Lines with "APERTURE": state how many there are in the records below, and nothing else.

Start of Material for the task

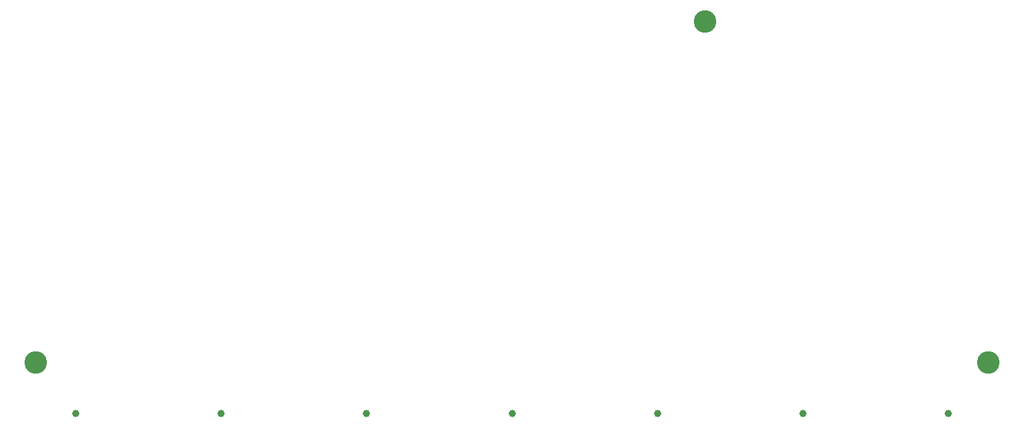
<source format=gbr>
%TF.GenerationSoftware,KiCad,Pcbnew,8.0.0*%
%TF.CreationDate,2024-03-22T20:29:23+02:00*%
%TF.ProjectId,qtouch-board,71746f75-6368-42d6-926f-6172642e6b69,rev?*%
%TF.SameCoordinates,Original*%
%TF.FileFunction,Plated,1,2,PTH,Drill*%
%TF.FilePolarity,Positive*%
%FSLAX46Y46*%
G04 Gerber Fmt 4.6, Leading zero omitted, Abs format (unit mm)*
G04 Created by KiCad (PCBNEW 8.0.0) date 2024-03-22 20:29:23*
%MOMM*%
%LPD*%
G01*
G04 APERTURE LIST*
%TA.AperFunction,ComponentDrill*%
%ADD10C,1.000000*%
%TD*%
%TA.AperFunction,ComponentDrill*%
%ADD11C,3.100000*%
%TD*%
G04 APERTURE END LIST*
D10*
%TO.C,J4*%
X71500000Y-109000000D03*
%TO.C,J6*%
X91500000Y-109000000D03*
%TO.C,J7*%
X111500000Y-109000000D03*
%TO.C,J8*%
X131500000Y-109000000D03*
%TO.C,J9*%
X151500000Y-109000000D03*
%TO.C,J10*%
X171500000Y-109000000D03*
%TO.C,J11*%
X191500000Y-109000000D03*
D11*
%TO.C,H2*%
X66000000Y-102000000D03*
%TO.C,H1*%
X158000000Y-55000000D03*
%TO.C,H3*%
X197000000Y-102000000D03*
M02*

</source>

End of Material for the task

- _Solution below_:
2